Mas por que falar disso agora e apontar algo que parece ser tão óbvio? Porque isso é uma constante na vida dos LGBTQs. Você sempre estará um pouco dentro do armário. E essa conclusão é exemplificada quando nos deparamos com as #sigilo e #descrição em aplicativos gays. Ou quando ouvimos a história da finalista da 8ª temporada de RuPaul’s Drag Race, Kim Chi, que nunca contou para a sua família sobre o seu trabalho como drag queen, nem mesmo depois de se consagrar como uma das melhores artistas do planeta, por medo da reação. Mas foi só quando lembrei da história de um amigo que me dei conta de como viver no armário vai além de uma questão de anonimato. Ele despersonifica a luta dos LGBTs.

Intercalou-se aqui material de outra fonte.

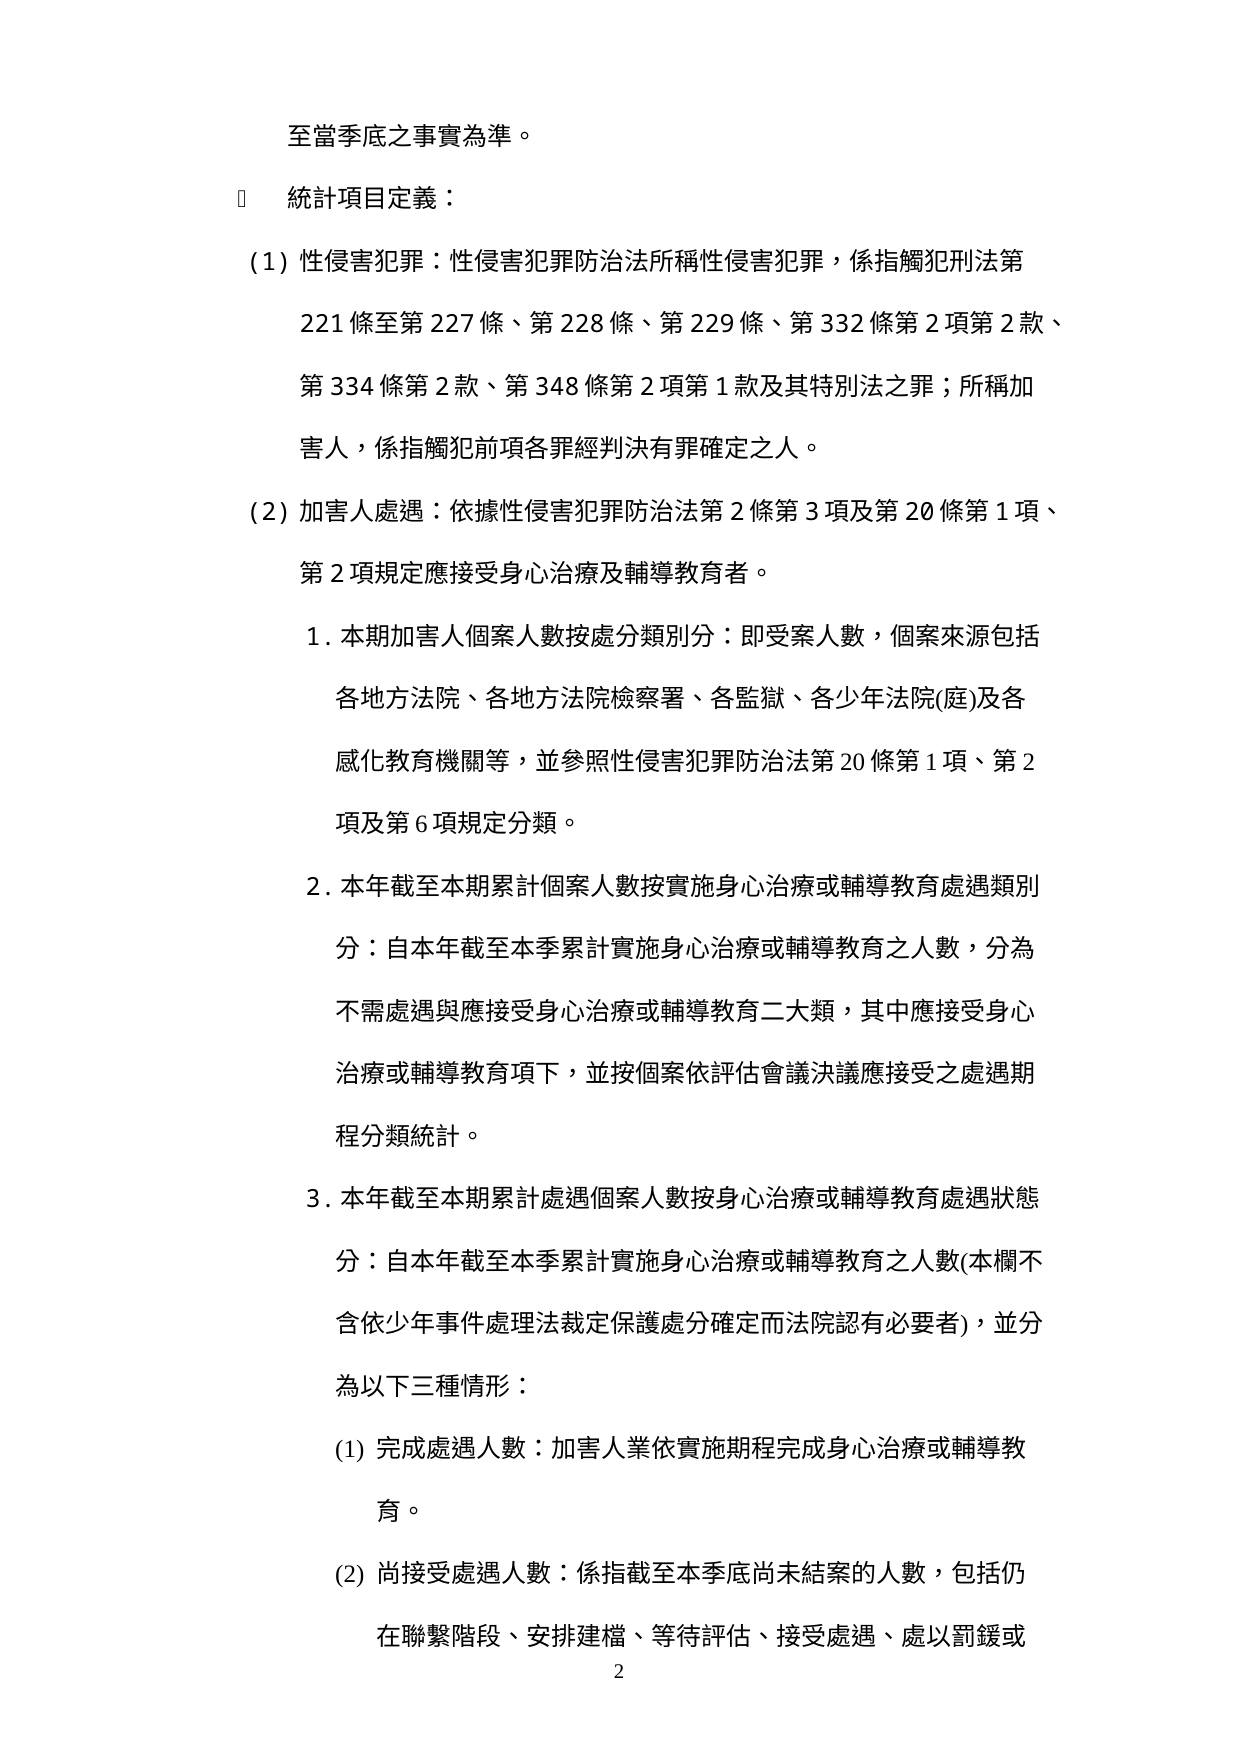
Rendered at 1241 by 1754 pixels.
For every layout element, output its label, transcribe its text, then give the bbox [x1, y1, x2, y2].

list 本期加害人個案人數按處分類別分：即受案人數，個案來源包括各地方法院、各地方法院檢察署、各監獄、各少年法院(庭)及各感化教育機關等，並參照性侵害犯罪防治法第20條第1項、第2項及第6項規定分類。 [305, 593, 1050, 843]
list 至當季底之事實為準。 [237, 93, 1050, 155]
list 統計項目定義： [237, 155, 1050, 218]
list 加害人處遇：依據性侵害犯罪防治法第2條第3項及第20條第1項、第2項規定應接受身心治療及輔導教育者。 [246, 468, 1050, 593]
list 尚接受處遇人數：係指截至本季底尚未結案的人數，包括仍在聯繫階段、安排建檔、等待評估、接受處遇、處以罰鍰或 [335, 1530, 1050, 1655]
list 性侵害犯罪：性侵害犯罪防治法所稱性侵害犯罪，係指觸犯刑法第221條至第227條、第228條、第229條、第332條第2項第2款、第334條第2款、第348條第2項第1款及其特別法之罪；所稱加害人，係指觸犯前項各罪經判決有罪確定之人。 [246, 218, 1050, 468]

Ao longo do último mês, eu refleti e li muita coisa sobre o momento em que os homossexuais passam no armário. Pensei sobre a metáfora desse móvel de madeira grande com duas, quatro ou oito portas, mas a compreensão do fenômeno me fugia todas as vezes.

História de um amigo

Foi quando lembrei da história desse meu amigo, que eu já entrevistei muitas vezes para reportagens e documentários, que eu me dei conta de como esconder sua orientação sexual não te transforma apenas em um gay anônimo, mas também tira a humanidade de você.

Logo que passou a se dar conta da sua identidade sexual, ele começou a ter quase que uma vida dupla. A sua persona gay só existia em baladas e espaços onde ser LGBT era permitido. Fora de lá, ele era mais uma pessoa que escondia a sua verdade. Nessa época, eu o entrevistei para um documentário de rádio e lembro de ter colocado seu nome. Afinal, ele havia autorizado e o trabalho só seria ouvido dentro de sala. A crítica da professora foi: você não pode colocar o nome dele, é anti ético. Ela estava certa, porque fora dali, a história dele não existia. A história dele seria apenas mais um discurso sem uma voz.

Algum tempo depois, ele fez um intercâmbio na América do Norte, mais liberal, e sua experiência e visão sobre as questões da sexualidade humana amadureceram ao ponto de planejar se abrir para a sua família. A nossa conversa rendeu uma entrevista incrível, com muitas lições importantes para quem pensa em sair do armário. Mas, mais uma vez, eu não podia colocar seu nome e expor sua história. Mais uma vez, aquela importante história era contada e escrita sem sujeitos.

Eu não tinha me dado conta disso porque eu estava bebendo direto da fonte, então sabia de onde aquela inspiração vinha. Mas hoje mesmo, ao escrever sobre esse fenômeno, não sei se posso citá-lo. E mais uma vez o anonimato, forçado pela opressão da heteronormatividade, despersonifica os agentes da luta LGBTQ. E assim, as nossas histórias perdem o seu poder e são apagadas.